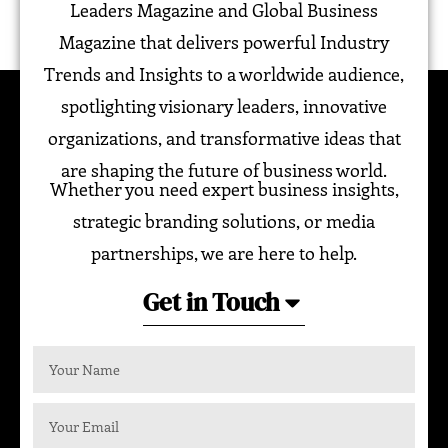
Leaders Magazine and Global Business
Magazine that delivers powerful Industry
Trends and Insights to a worldwide audience,
spotlighting visionary leaders, innovative
organizations, and transformative ideas that
are shaping the future of business world.
Whether you need expert business insights,
strategic branding solutions, or media
partnerships, we are here to help.
Get in Touch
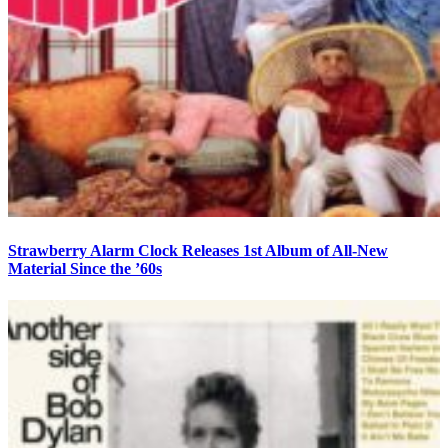
Strawberry Alarm Clock Releases 1st Album of All-New
Material Since the ’60s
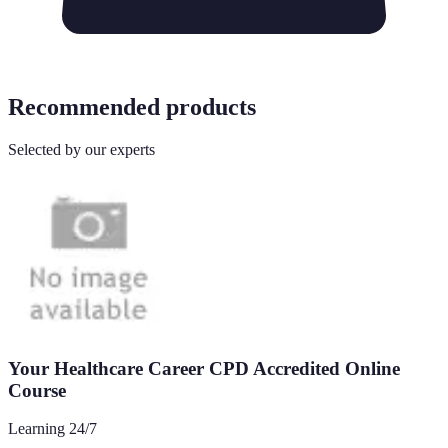
Recommended products
Selected by our experts
Your Healthcare Career CPD Accredited Online
Course
Learning 24/7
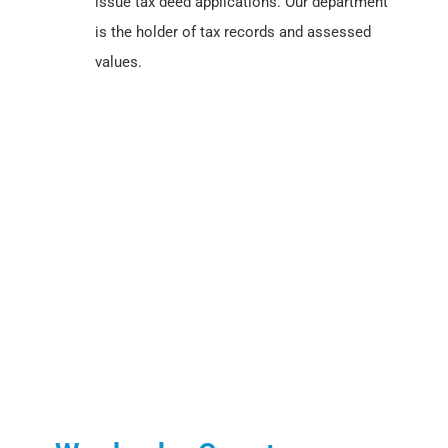
issue tax deed applications. Our department
is the holder of tax records and assessed
values.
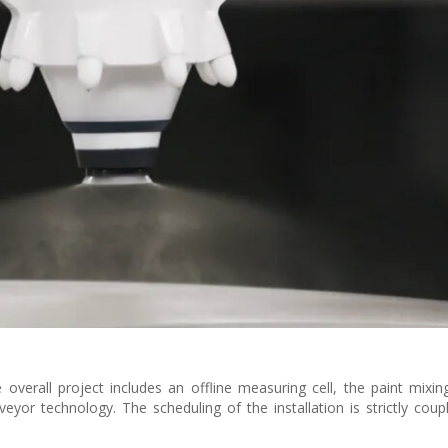
e overall project includes an offline measuring cell, the paint mixi
eyor technology. The scheduling of the installation is strictly coup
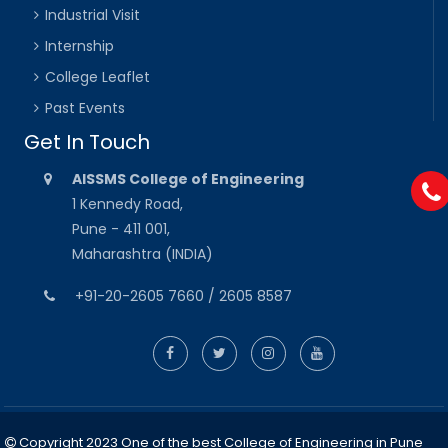
Industrial Visit
Internship
College Leaflet
Past Events
Get In Touch
AISSMS College of Engineering
1 Kennedy Road,
Pune - 411 001,
Maharashtra (INDIA)
+91-20-2605 7660 / 2605 8587
Copyright 2023 One of the best College of Engineering in Pune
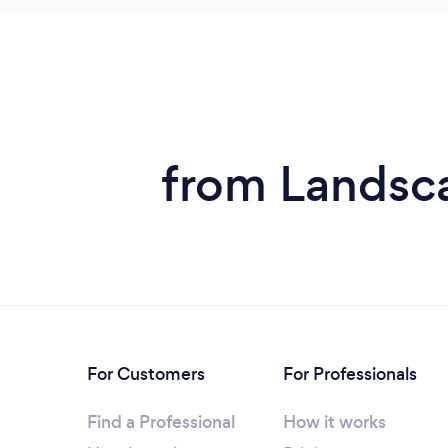
from Landsca
For Customers
For Professionals
Find a Professional
How it works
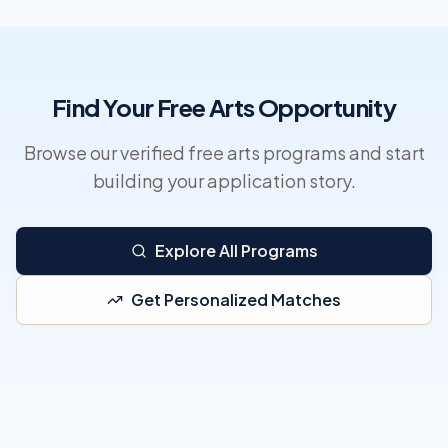
Find Your Free Arts Opportunity
Browse our verified free arts programs and start
building your application story.
Explore All Programs
Get Personalized Matches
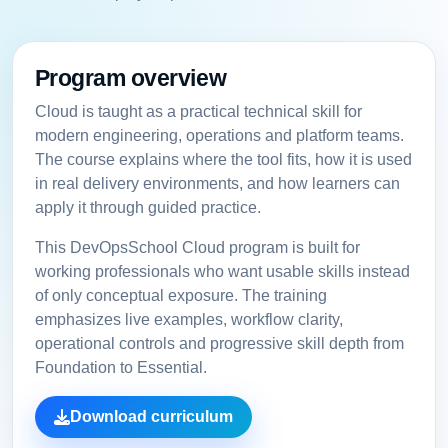
Program overview
Cloud is taught as a practical technical skill for
modern engineering, operations and platform teams.
The course explains where the tool fits, how it is used
in real delivery environments, and how learners can
apply it through guided practice.
This DevOpsSchool Cloud program is built for
working professionals who want usable skills instead
of only conceptual exposure. The training
emphasizes live examples, workflow clarity,
operational controls and progressive skill depth from
Foundation to Essential.
Download curriculum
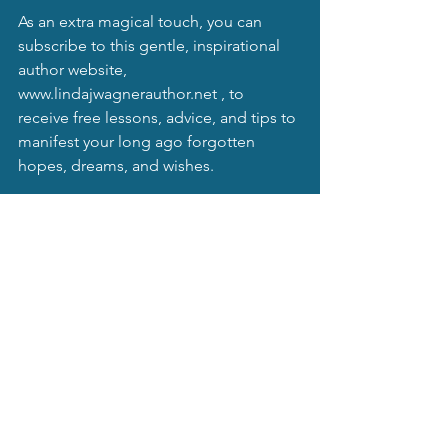
As an extra magical touch, you can 
subscribe to this gentle, inspirational 
author website, 
www.lindajwagnerauthor.net
 , to 
receive free lessons, advice, and tips to 
manifest your long ago forgotten 
hopes, dreams, and wishes.
Remember, even though I am 
experienced and have known truths in 
my mystical moonbeams musings and 
my astrological studies, I do not 
profess to be psychic, omniscient, nor 
do I "play God". I try to help people to 
ascend into spiritual and metaphysical 
awareness. Really, this blog is for 
entertainment purposes. Always 
remember to harm no one with this 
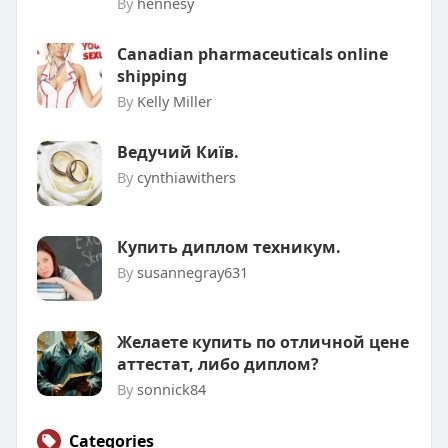
By
hennesy
Canadian pharmaceuticals online
shipping
By
Kelly Miller
Ведучий Київ.
By
cynthiawithers
Купить диплом техникум.
By
susannegray631
Желаете купить по отличной цене
аттестат, либо диплом?
By
sonnick84
Categories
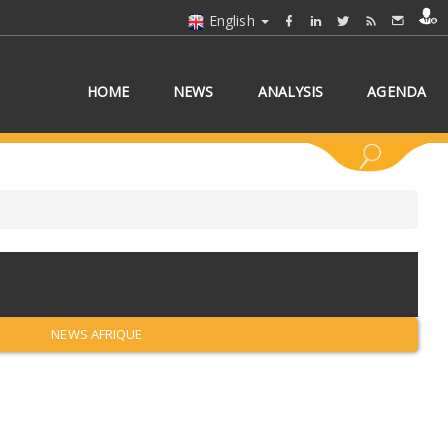
English
HOME
NEWS
ANALYSIS
AGENDA
 COUNTRY/COUNTRIES
NEWS AFRIQUE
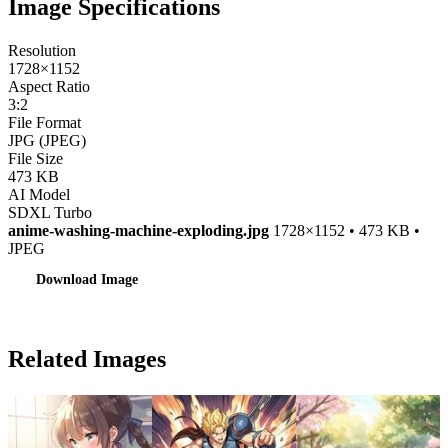
Image Specifications
Resolution
1728×1152
Aspect Ratio
3:2
File Format
JPG (JPEG)
File Size
473 KB
AI Model
SDXL Turbo
anime-washing-machine-exploding.jpg
1728×1152 • 473 KB •
JPEG
Download Image
Related Images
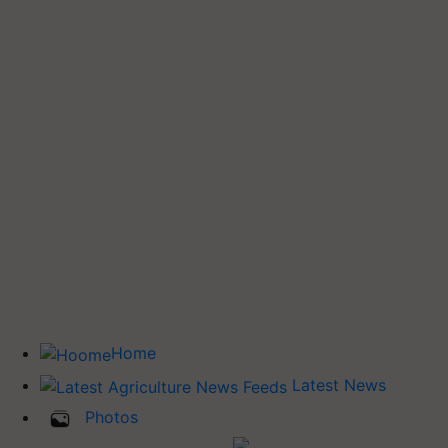
Home
Latest News
Photos
Buy Tractor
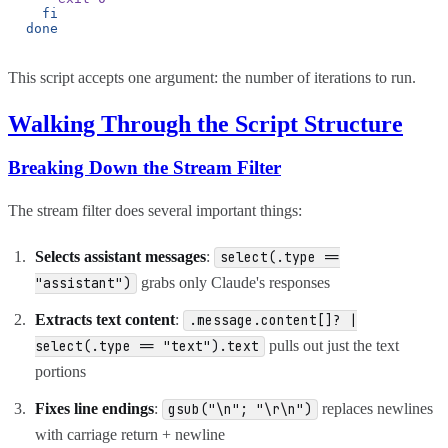
fi
done
This script accepts one argument: the number of iterations to run.
Walking Through the Script Structure
Breaking Down the Stream Filter
The stream filter does several important things:
Selects assistant messages
:
select(.type ==
grabs only Claude's responses
"assistant")
Extracts text content
:
.message.content[]? |
pulls out just the text
select(.type == "text").text
portions
Fixes line endings
:
replaces newlines
gsub("\n"; "\r\n")
with carriage return + newline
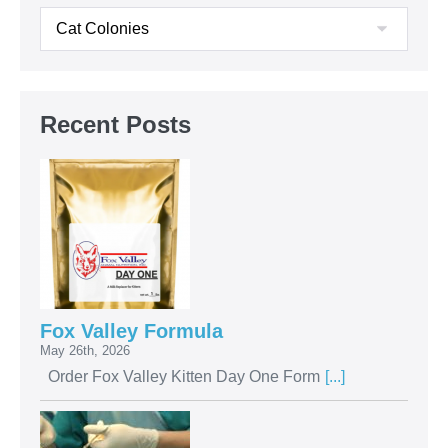
Recent Posts
Fox Valley Formula
May 26th, 2026
Order Fox Valley Kitten Day One Form
[...]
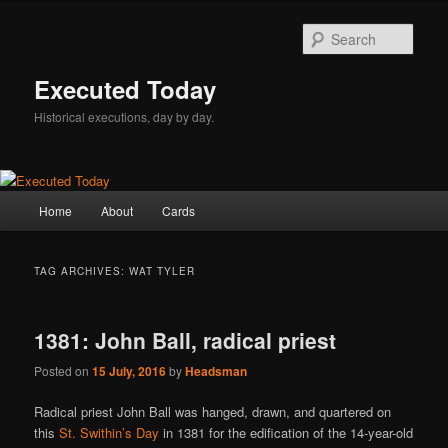
Skip
Skip
to
to
Sear
primary
secondary
content
content
Executed Today
Historical executions, day by day.
Main
Home
About
Cards
menu
TAG ARCHIVES:
WAT TYLER
1381: John Ball, radical priest
Posted on
15 July, 2016
by
Headsman
Radical priest John Ball was hanged, drawn, and quartered on
this
St. Swithin’s Day
in 1381 for the edification of the 14-year-old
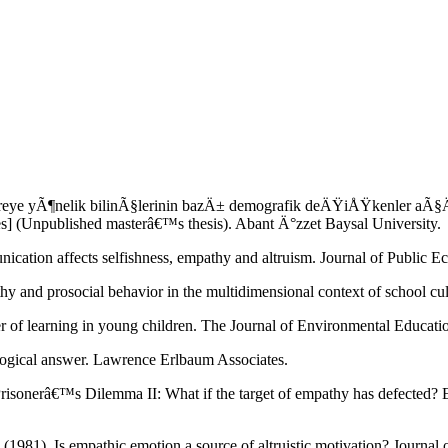
 yÃ¶nelik bilinÃ§lerinin bazÄ± demografik deÄŸiÅŸkenler aÃ§Ä±sÄ
s] (Unpublished masterâ€™s thesis). Abant Ä°zzet Baysal University.
cation affects selfishness, empathy and altruism. Journal of Public 
y and prosocial behavior in the multidimensional context of school cu
fer of learning in young children. The Journal of Environmental Educat
logical answer. Lawrence Erlbaum Associates.
risonerâ€™s Dilemma II: What if the target of empathy has defected? 
(1981). Is empathic emotion a source of altruistic motivation? Journal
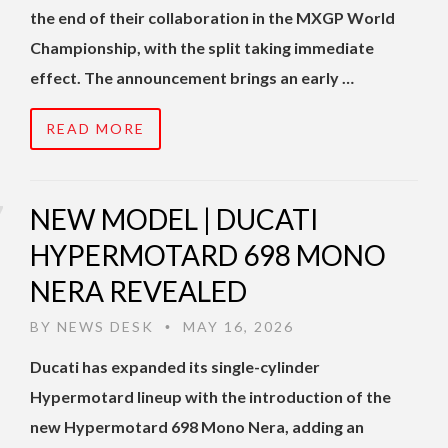
the end of their collaboration in the MXGP World
Championship, with the split taking immediate
effect. The announcement brings an early …
READ MORE
NEW MODEL | DUCATI
HYPERMOTARD 698 MONO
NERA REVEALED
BY
NEWS DESK
MAY 16, 2026
•
Ducati has expanded its single-cylinder
Hypermotard lineup with the introduction of the
new Hypermotard 698 Mono Nera, adding an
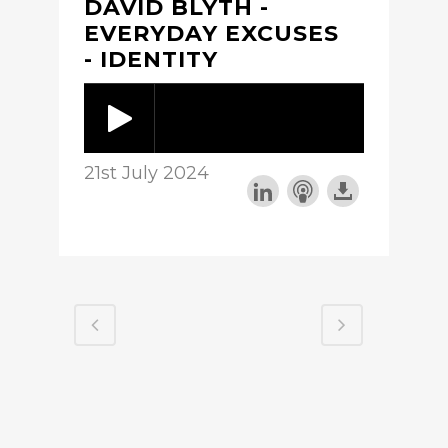
DAVID BLYTH -
EVERYDAY EXCUSES
- IDENTITY
21st July 2024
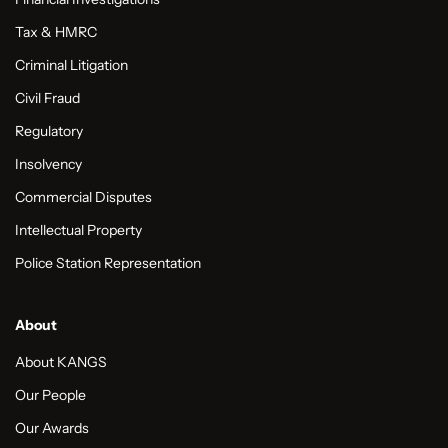
Tax & HMRC
Criminal Litigation
Civil Fraud
Regulatory
Insolvency
Commercial Disputes
Intellectual Property
Police Station Representation
About
About KANGS
Our People
Our Awards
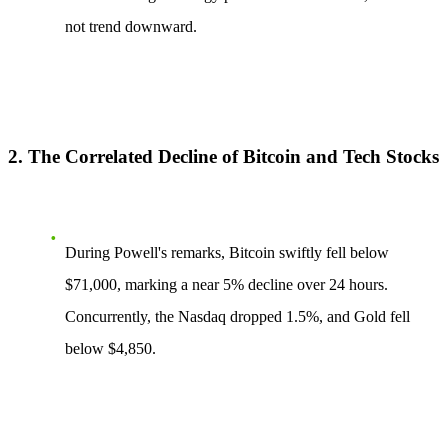
not trend downward.
2. The Correlated Decline of Bitcoin and Tech Stocks
During Powell's remarks, Bitcoin swiftly fell below
$71,000, marking a near
5%
decline over 24 hours.
Concurrently, the Nasdaq dropped
1.5%
, and Gold fell
below
$4,850
.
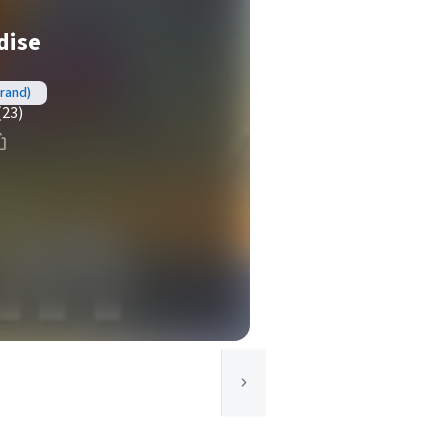
dise
brand)
(23)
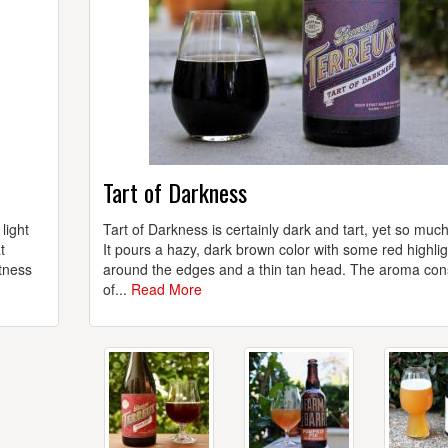
Tart of Darkness
light
Tart of Darkness is certainly dark and tart, yet so muc
t
It pours a hazy, dark brown color with some red highli
rtness
around the edges and a thin tan head. The aroma con
of...
Read More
=-=-=
» PROBLEM REQUIREMENTS
Please update the stretch from the line containing "Industrial Visit" through the line containing "remember to harm no one with this" so that "College" becomes "Institute", with everything else unchanged. Leave the pictures out of your answer.

» REPLY
Industrial Visit
Internship
Institute Leaflet
Past Events
Get In Touch
AISSMS Institute of Engineering
1 Kennedy Road,
Pune - 411 001,
Maharashtra (INDIA)
+91-20-2605 7660 / 2605 8587
Copyright 2023 One of the best Institute of Engineering in Pune
from Landsca
For Customers
For Professionals
Find a Professional
How it works
Find Your Free Arts Opportunity
Browse our verified free arts programs and start
building your application story.
Explore All Programs
Get Personalized Matches
Program overview
Cloud is taught as a practical technical skill for
modern engineering, operations and platform teams.
The course explains where the tool fits, how it is used
in real delivery environments, and how learners can
apply it through guided practice.
This DevOpsSchool Cloud program is built for
working professionals who want usable skills instead
of only conceptual exposure. The training
emphasizes live examples, workflow clarity,
operational controls and progressive skill depth from
Foundation to Essential.
Download curriculum
As an extra magical touch, you can 
subscribe to this gentle, inspirational 
author website, 
www.lindajwagnerauthor.net
 , to 
receive free lessons, advice, and tips to 
manifest your long ago forgotten 
hopes, dreams, and wishes.
Remember, even though I am 
experienced and have known truths in 
my mystical moonbeams musings and 
my astrological studies, I do not 
profess to be psychic, omniscient, nor 
do I "play God". I try to help people to 
ascend into spiritual and metaphysical 
awareness. Really, this blog is for 
entertainment purposes. Always 
remember to harm no one with this 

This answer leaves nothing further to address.